What one million tokens means practically
One million tokens is roughly 750,000 words, about seven novels, or a codebase with hundreds of files all in context at once. Previous models topped out at 128,000 tokens for the largest context variants. Going from 128K to 1M is not incremental. It removes entire categories of architectural constraint.
With smaller context windows, the standard solution for "I need the model to know about my whole codebase" was RAG: retrieve the relevant pieces and inject them into the prompt. RAG works but it introduces retrieval latency, depends on embedding quality, and can miss things if the retrieval misses them. With a million token context, you can potentially just put the whole codebase in the prompt and let the model find what it needs.
The document processing case
The immediate practical use case is document processing. Financial reports, legal contracts, technical specifications, research papers: many of these run to tens or hundreds of thousands of words. With previous models, you had to chunk them and process pieces, losing the ability to reason across the whole document at once.

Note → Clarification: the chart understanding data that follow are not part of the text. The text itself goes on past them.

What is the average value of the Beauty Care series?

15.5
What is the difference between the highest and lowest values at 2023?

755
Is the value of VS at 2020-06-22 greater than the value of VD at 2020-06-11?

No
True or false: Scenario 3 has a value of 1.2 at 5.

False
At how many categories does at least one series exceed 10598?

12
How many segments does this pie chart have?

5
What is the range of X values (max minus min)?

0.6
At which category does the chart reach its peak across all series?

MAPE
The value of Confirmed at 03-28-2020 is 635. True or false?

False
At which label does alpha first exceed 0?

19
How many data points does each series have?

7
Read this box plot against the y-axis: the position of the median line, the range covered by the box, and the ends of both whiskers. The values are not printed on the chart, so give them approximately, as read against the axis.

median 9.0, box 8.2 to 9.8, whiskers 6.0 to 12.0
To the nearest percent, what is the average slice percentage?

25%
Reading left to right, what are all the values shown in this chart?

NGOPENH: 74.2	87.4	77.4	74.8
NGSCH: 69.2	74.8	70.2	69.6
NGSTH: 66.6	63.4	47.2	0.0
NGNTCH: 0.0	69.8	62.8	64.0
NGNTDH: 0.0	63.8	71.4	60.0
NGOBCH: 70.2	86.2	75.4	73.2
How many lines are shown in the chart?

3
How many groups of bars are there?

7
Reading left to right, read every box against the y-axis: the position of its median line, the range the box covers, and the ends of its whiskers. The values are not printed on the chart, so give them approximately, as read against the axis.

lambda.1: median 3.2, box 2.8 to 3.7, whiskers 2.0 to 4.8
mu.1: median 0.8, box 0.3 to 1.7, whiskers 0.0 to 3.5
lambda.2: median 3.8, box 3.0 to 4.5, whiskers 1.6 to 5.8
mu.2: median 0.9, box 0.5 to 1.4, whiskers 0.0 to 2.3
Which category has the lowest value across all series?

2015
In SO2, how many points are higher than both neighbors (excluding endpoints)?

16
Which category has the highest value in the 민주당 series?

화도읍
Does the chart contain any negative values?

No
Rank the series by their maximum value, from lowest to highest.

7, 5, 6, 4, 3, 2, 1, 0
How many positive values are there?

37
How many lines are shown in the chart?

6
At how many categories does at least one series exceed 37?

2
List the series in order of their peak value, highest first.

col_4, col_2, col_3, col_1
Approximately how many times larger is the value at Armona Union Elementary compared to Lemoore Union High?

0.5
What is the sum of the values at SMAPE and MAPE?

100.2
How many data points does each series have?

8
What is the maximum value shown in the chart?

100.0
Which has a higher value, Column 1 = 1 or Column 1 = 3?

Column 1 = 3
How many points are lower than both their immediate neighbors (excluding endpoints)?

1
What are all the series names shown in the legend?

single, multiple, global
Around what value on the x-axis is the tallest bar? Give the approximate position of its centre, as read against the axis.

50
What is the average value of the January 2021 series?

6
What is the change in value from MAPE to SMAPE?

With Gemini 1.5 Pro, you can give it a year of meeting transcripts and ask it to identify recurring themes, or give it a 300-page contract and ask it to find clauses that conflict with each other. The model can reason across the entire document simultaneously rather than in segments.
The cost caveat
Large context windows are expensive. Filling a million token context and generating a response costs significantly more than a typical short-context query. For use cases where you genuinely need the full document in context, it is worth paying. For use cases where good retrieval would get you 95% of the answer at 1% of the cost, RAG is still the right architecture.
The million token context window is a capability to deploy strategically, not a replacement for thoughtful retrieval design. Use it for the problems that genuinely require whole-document reasoning. Use RAG for the problems where targeted retrieval is sufficient.